TASK:
Using the material that follows, identify and copy each line with the string "compile".

#### RECORDS FOR THIS EXERCISE

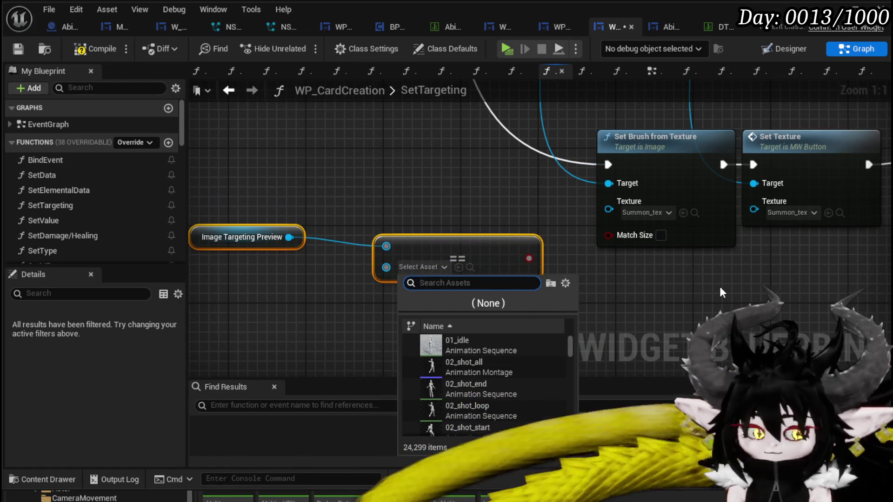
text(Summo)
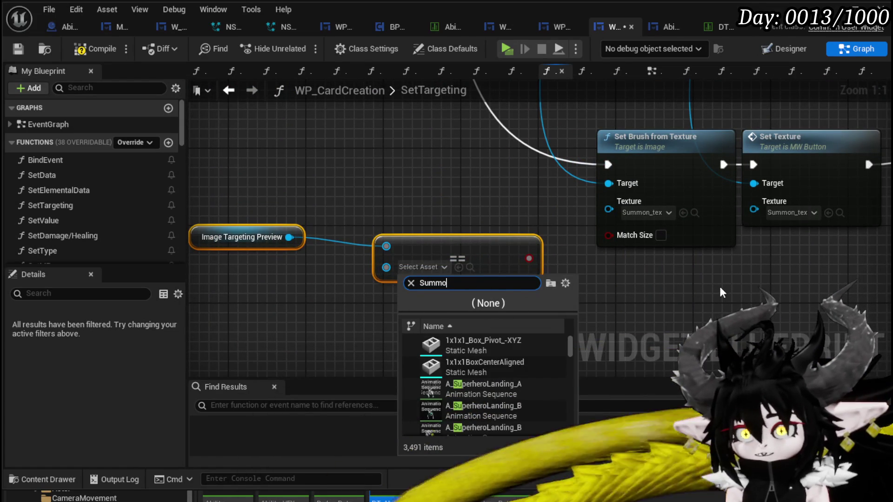
text(n_tex)
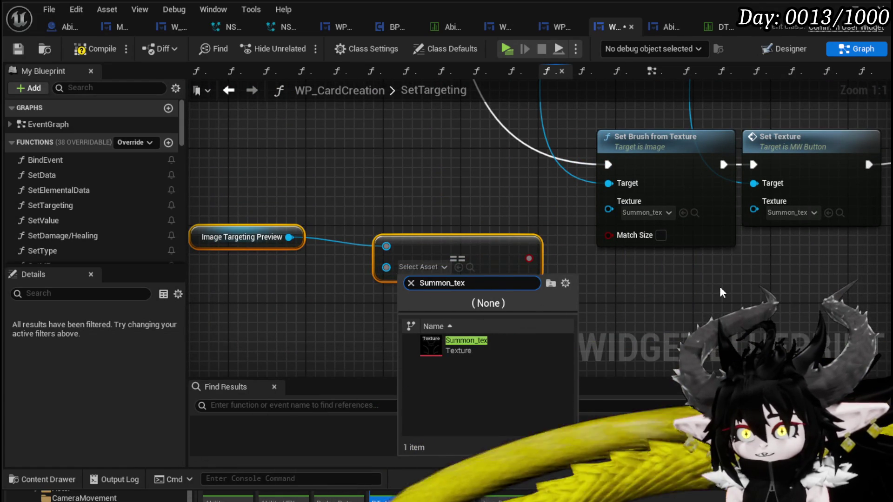
click(447, 344)
scroll(649, 351, down, 4)
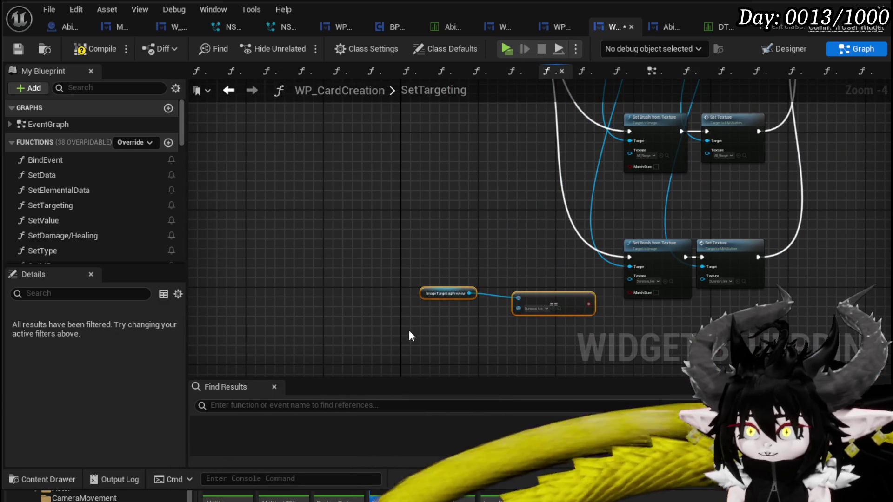
mouse_move(555, 299)
mouse_down()
mouse_move(326, 303)
mouse_move(600, 142)
mouse_move(803, 143)
mouse_up()
scroll(688, 143, up, 4)
Add a Branch on the comparison, route SetTargeting into it and False to Switch on String, then compile and save.
drag(512, 155, 598, 173)
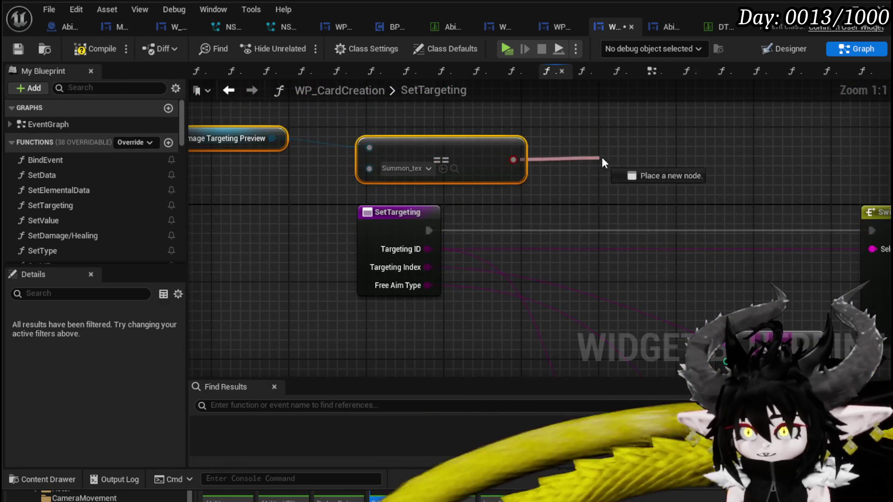
text(branch)
key(Return)
drag(425, 158, 521, 163)
mouse_move(246, 234)
mouse_down()
mouse_move(435, 139)
mouse_move(417, 147)
mouse_move(463, 189)
mouse_up()
drag(512, 205, 689, 234)
click(613, 176)
click(95, 49)
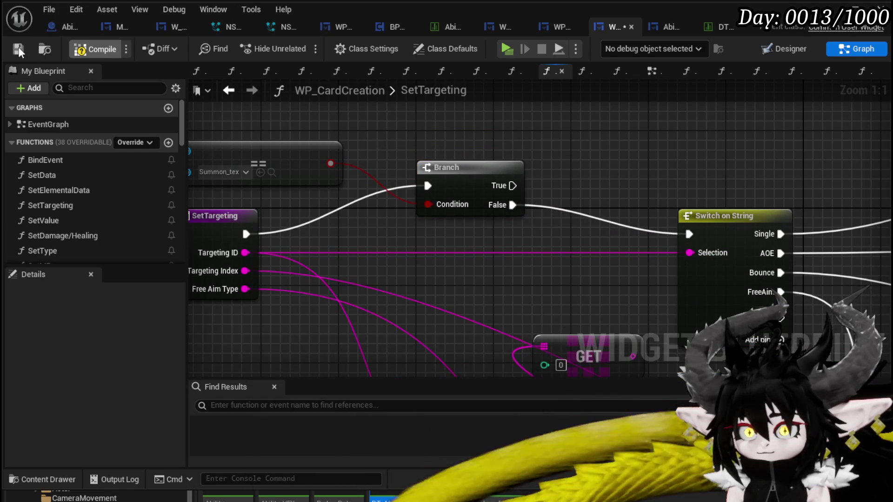
click(19, 50)
Place Image Targeting Preview above the comparison node and return to the level editor.
mouse_move(180, 134)
mouse_down()
mouse_move(272, 161)
mouse_move(339, 165)
mouse_up()
mouse_move(253, 197)
mouse_down()
mouse_move(453, 158)
mouse_move(453, 169)
mouse_up()
click(646, 132)
scroll(395, 155, down, 2)
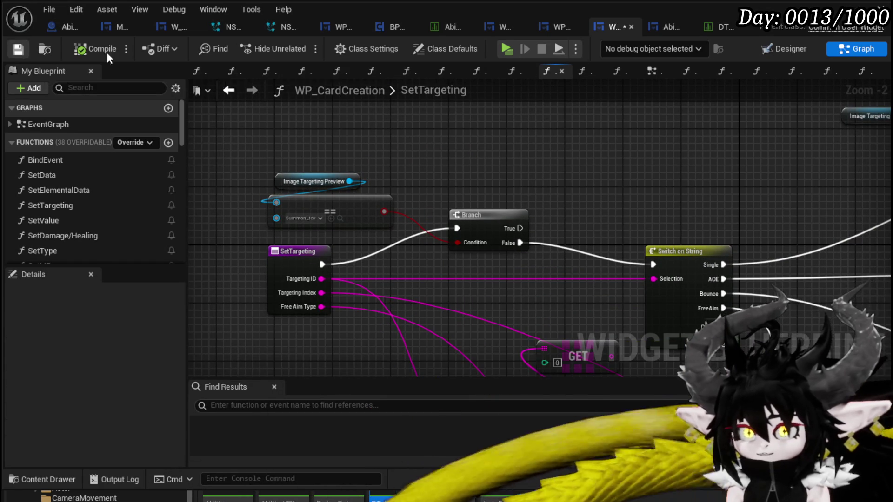
click(837, 7)
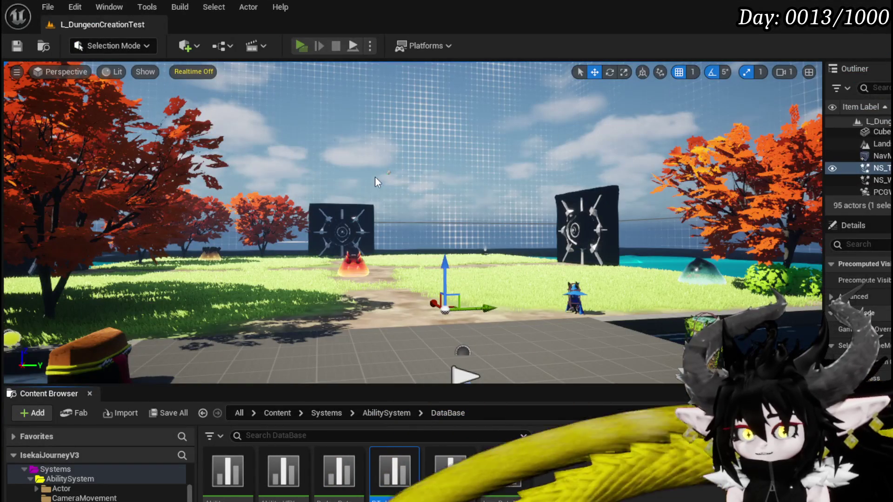
Play the level and open the Giga Ball card in the workbench to check its summon options.
key(alt+p)
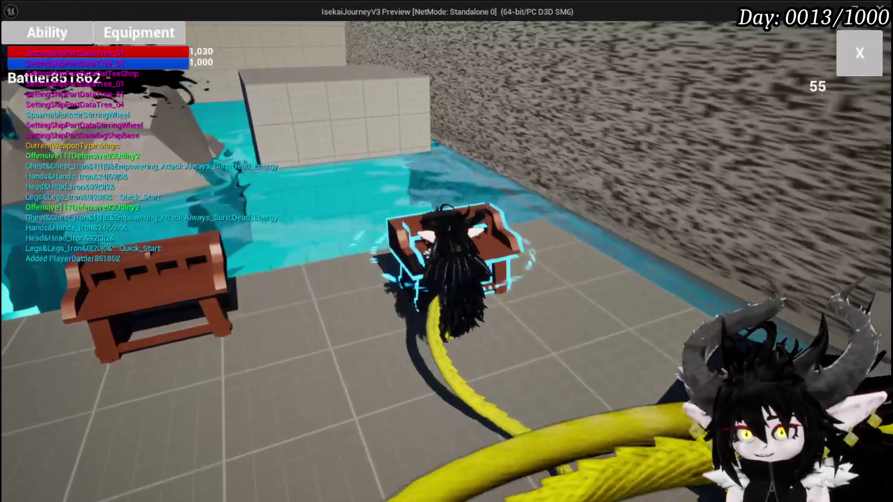
click(51, 24)
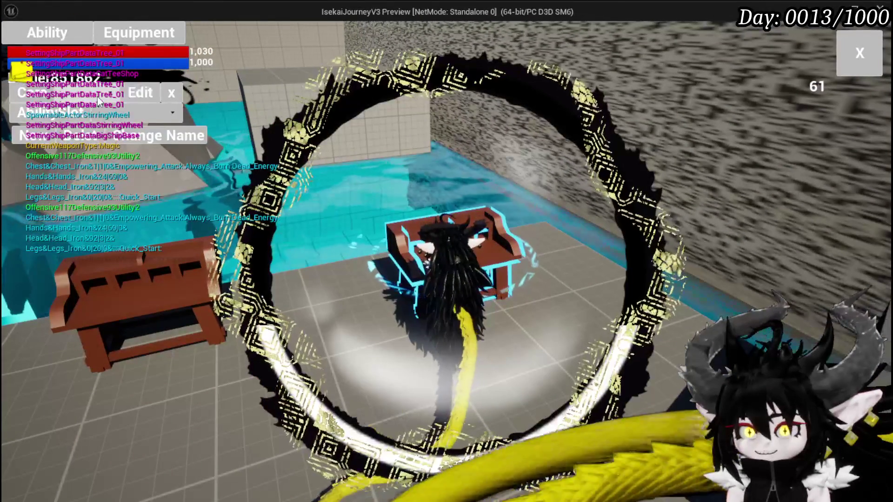
click(110, 136)
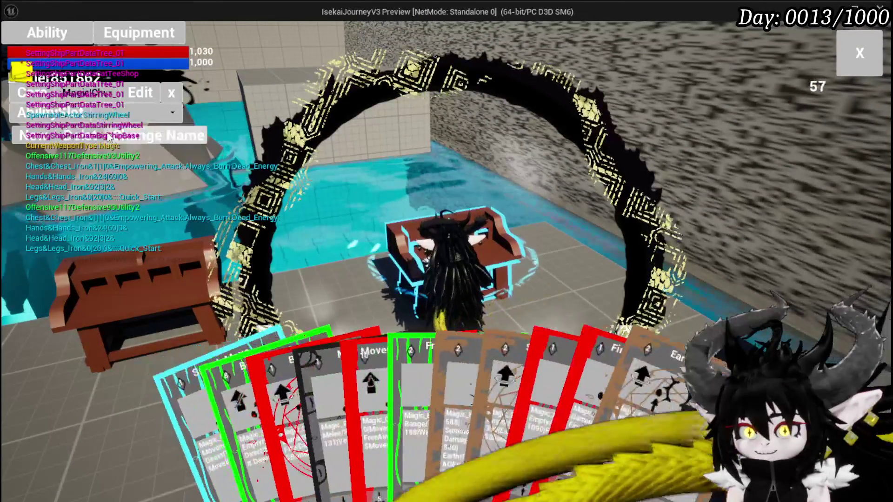
click(521, 362)
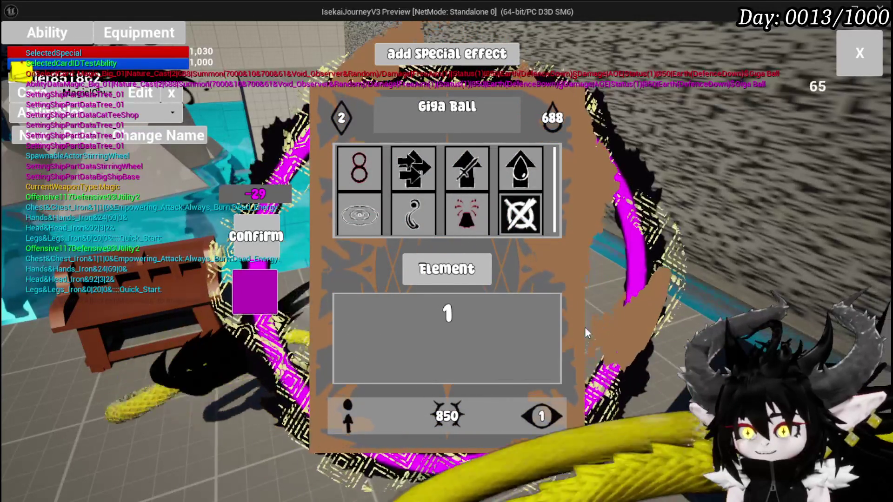
click(604, 283)
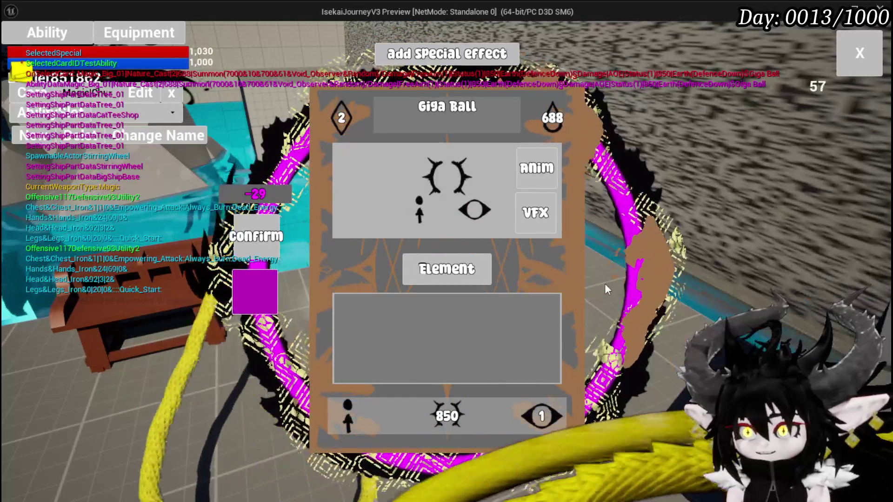
key(Escape)
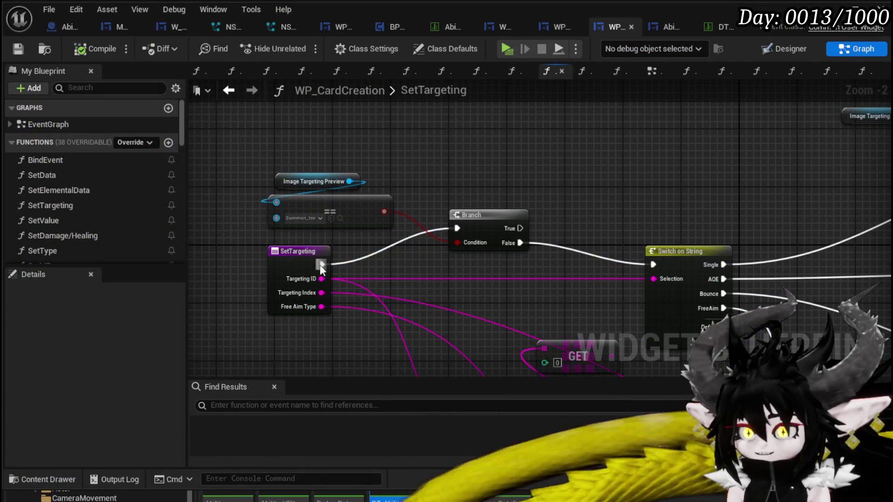
Wire SetTargeting directly back to Switch on String and compile.
drag(319, 264, 656, 266)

########

EXERCISE RESPONSE:
Add a Branch on the comparison, route SetTargeting into it and False to Switch on String, then compile and save.
Wire SetTargeting directly back to Switch on String and compile.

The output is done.